In July, an HIV-positive man became the first volunteer in a clinical trial aimed at using Crispr gene editing to snip the AIDS-causing virus out of his cells. For an hour, he was hooked up to an IV bag that pumped the experimental treatment directly into his bloodstream. The one-time infusion is designed to carry the gene-editing tools to the man’s infected cells to clear the virus.
Later this month, the volunteer will stop taking the antiretroviral drugs he’s been on to keep the virus at undetectable levels. Then, investigators will wait 12 weeks to see if the virus rebounds. If not, they’ll consider the experiment a success. “What we’re trying to do is return the cell to a near-normal state,” says Daniel Dornbusch, CEO of Excision BioTherapeutics, the San Francisco-based biotech company that’s running the trial.
Crispr is being used in several other studies to treat a handful of conditions that arise from genetic mutations.
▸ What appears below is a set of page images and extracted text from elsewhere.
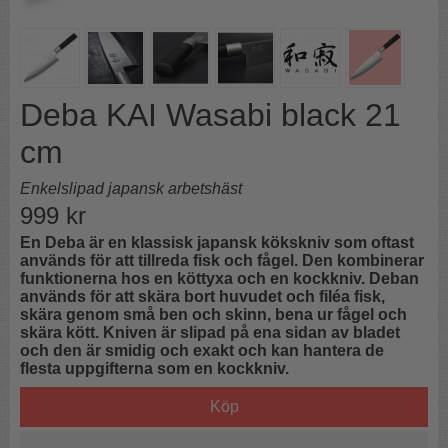
Deba KAI Wasabi black 21
cm
Enkelslipad japansk arbetshäst
999
kr
En Deba är en klassisk japansk kökskniv som oftast
används för att tillreda fisk och fågel. Den kombinerar
funktionerna hos en köttyxa och en kockkniv. Deban
används för att skära bort huvudet och filéa fisk,
skära genom små ben och skinn, bena ur fågel och
skära kött. Kniven är slipad på ena sidan av bladet
och den är smidig och exakt och kan hantera de
flesta uppgifterna som en kockkniv.
Köp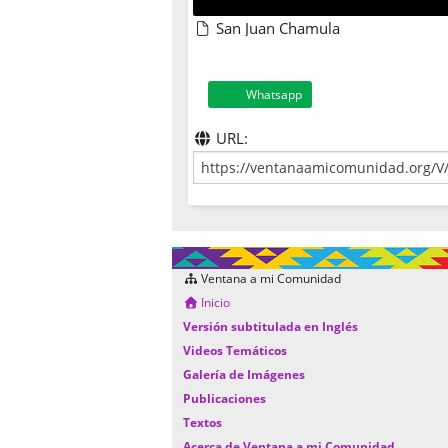
San Juan Chamula
Whatsapp
URL:
Ventana a mi Comunidad
Inicio
Versión subtitulada en Inglés
Videos Temáticos
Galería de Imágenes
Publicaciones
Textos
Acerca de Ventana a mi Comunidad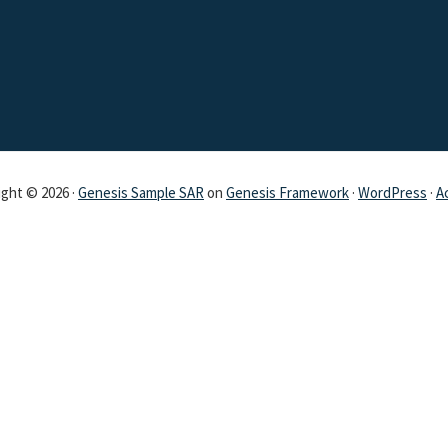
ght © 2026 ·
Genesis Sample SAR
on
Genesis Framework
·
WordPress
·
A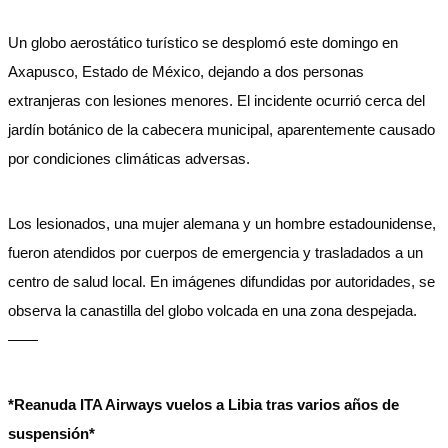
Un globo aerostático turístico se desplomó este domingo en
Axapusco, Estado de México, dejando a dos personas
extranjeras con lesiones menores. El incidente ocurrió cerca del
jardín botánico de la cabecera municipal, aparentemente causado
por condiciones climáticas adversas.
Los lesionados, una mujer alemana y un hombre estadounidense,
fueron atendidos por cuerpos de emergencia y trasladados a un
centro de salud local. En imágenes difundidas por autoridades, se
observa la canastilla del globo volcada en una zona despejada.
——
*Reanuda ITA Airways vuelos a Libia tras varios años de
suspensión*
In those cases, scientists are using Crispr to edit peoples’ own cells. But for the HIV trial, Excision researchers are turning the gene-editing tool against the virus. The Crispr infusion contains gene-editing molecules that target two regions in the HIV genome important for viral replication. The virus can only reproduce if it’s fully intact, so Crispr disrupts that process by cutting out chunks of the genome.